— Exercise instructions —
Rewrite the lines of the records from the one containing "See what your library or university offers" through the one containing "Shopsin, a foul-mouthed, philosophical", putting "diner" in place of "restaurant" and leaving everything else unchanged.

■ ■ ■

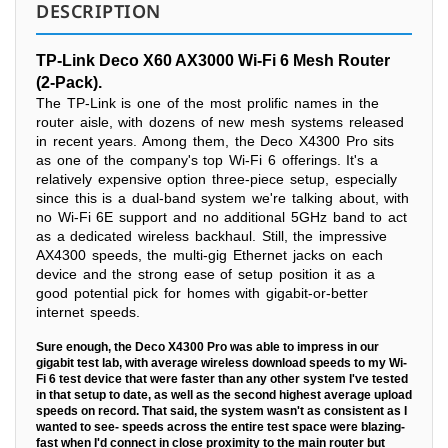
DESCRIPTION
TP-Link Deco X60 AX3000 Wi-Fi 6 Mesh Router
(2-Pack).
The TP-Link is one of the most prolific names in the
router aisle, with dozens of new mesh systems released
in recent years. Among them, the Deco X4300 Pro sits
as one of the company's top Wi-Fi 6 offerings. It's a
relatively expensive option three-piece setup, especially
since this is a dual-band system we're talking about, with
no Wi-Fi 6E support and no additional 5GHz band to act
as a dedicated wireless backhaul. Still, the impressive
AX4300 speeds, the multi-gig Ethernet jacks on each
device and the strong ease of setup position it as a
good potential pick for homes with gigabit-or-better
internet speeds.
Sure enough, the Deco X4300 Pro was able to impress in our
gigabit test lab, with average wireless download speeds to my Wi-
Fi 6 test device that were faster than any other system I've tested
in that setup to date, as well as the second highest average upload
speeds on record. That said, the system wasn't as consistent as I
wanted to see- speeds across the entire test space were blazing-
fast when I'd connect in close proximity to the main router but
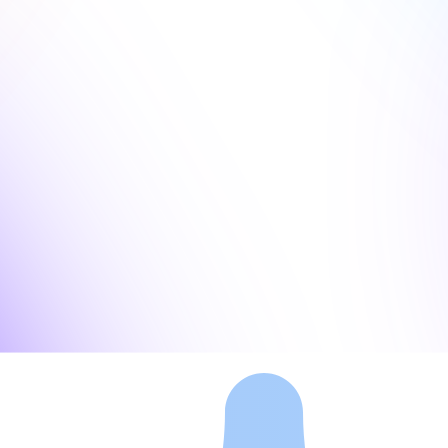
, and AI pitch decks.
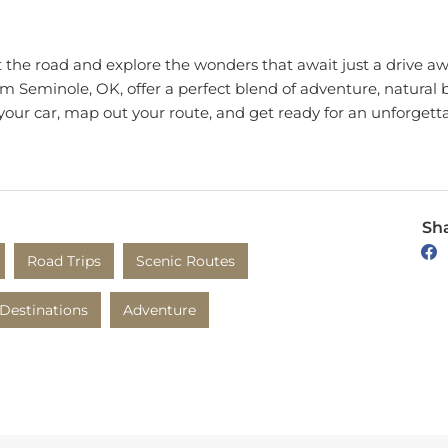
t the road and explore the wonders that await just a drive 
om Seminole, OK, offer a perfect blend of adventure, natural b
p your car, map out your route, and get ready for an unforgett
Sha
Road Trips
Scenic Routes
Destinations
Adventure
 Coventry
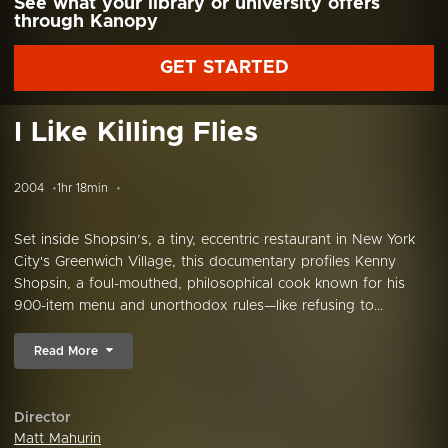
See what your library or university offers
through Kanopy
GET STARTED
I Like Killing Flies
2004
1hr 18min
Set inside Shopsin’s, a tiny, eccentric restaurant in New York
City's Greenwich Village, this documentary profiles Kenny
Shopsin, a foul-mouthed, philosophical cook known for his
900-item menu and unorthodox rules—like refusing to...
Read More
Director
Matt Mahurin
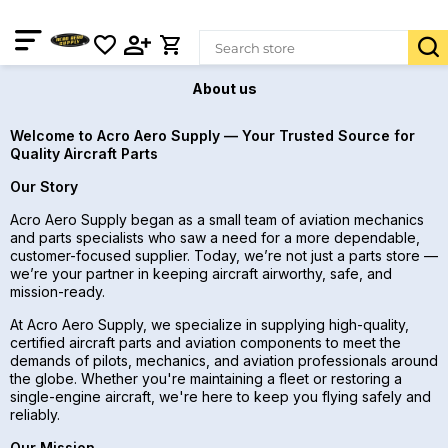
About us
Welcome to Acro Aero Supply — Your Trusted Source for
Quality Aircraft Parts
Our Story
Acro Aero Supply began as a small team of aviation mechanics
and parts specialists who saw a need for a more dependable,
customer-focused supplier. Today, we’re not just a parts store —
we’re your partner in keeping aircraft airworthy, safe, and
mission-ready.
At Acro Aero Supply, we specialize in supplying high-quality,
certified aircraft parts and aviation components to meet the
demands of pilots, mechanics, and aviation professionals around
the globe. Whether you're maintaining a fleet or restoring a
single-engine aircraft, we're here to keep you flying safely and
reliably.
Our Mission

■ ■ ■

— Written response —
See what your library or university offers
through Kanopy
GET STARTED
I Like Killing Flies
2004
1hr 18min
Set inside Shopsin’s, a tiny, eccentric diner in New York
City's Greenwich Village, this documentary profiles Kenny
Shopsin, a foul-mouthed, philosophical cook known for his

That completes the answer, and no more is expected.